Set down each record exactly as written.
*** Opening DATASET EXTRACT ***
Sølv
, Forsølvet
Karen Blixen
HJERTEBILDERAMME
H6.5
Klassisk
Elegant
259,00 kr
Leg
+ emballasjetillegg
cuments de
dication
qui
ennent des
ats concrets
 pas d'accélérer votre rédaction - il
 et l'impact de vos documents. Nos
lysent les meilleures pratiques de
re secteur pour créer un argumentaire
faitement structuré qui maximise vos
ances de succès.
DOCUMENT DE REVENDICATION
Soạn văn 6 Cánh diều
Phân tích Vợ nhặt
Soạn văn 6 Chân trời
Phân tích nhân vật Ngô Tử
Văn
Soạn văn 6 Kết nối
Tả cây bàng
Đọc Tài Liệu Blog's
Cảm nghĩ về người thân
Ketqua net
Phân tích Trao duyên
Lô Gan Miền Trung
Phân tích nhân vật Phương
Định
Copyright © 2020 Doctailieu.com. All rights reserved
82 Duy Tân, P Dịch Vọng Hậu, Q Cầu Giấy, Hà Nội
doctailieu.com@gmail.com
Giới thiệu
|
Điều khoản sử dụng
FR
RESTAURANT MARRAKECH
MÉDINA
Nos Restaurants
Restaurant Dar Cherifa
*** Closing DATASET EXTRACT ***
▶ EXPECTED OUTPUT:
Sølv
, Forsølvet
Karen Blixen
HJERTEBILDERAMME
H6.5
Klassisk
Elegant
259,00 kr
Leg
+ emballasjetillegg
cuments de
dication
qui
ennent des
ats concrets
 pas d'accélérer votre rédaction - il
 et l'impact de vos documents. Nos
lysent les meilleures pratiques de
re secteur pour créer un argumentaire
faitement structuré qui maximise vos
ances de succès.
DOCUMENT DE REVENDICATION
Soạn văn 6 Cánh diều
Phân tích Vợ nhặt
Soạn văn 6 Chân trời
Phân tích nhân vật Ngô Tử
Văn
Soạn văn 6 Kết nối
Tả cây bàng
Đọc Tài Liệu Blog's
Cảm nghĩ về người thân
Ketqua net
Phân tích Trao duyên
Lô Gan Miền Trung
Phân tích nhân vật Phương
Định
Copyright © 2020 Doctailieu.com. All rights reserved
82 Duy Tân, P Dịch Vọng Hậu, Q Cầu Giấy, Hà Nội
doctailieu.com@gmail.com
Giới thiệu
|
Điều khoản sử dụng
FR
RESTAURANT MARRAKECH
MÉDINA
Nos Restaurants
Restaurant Dar Cherifa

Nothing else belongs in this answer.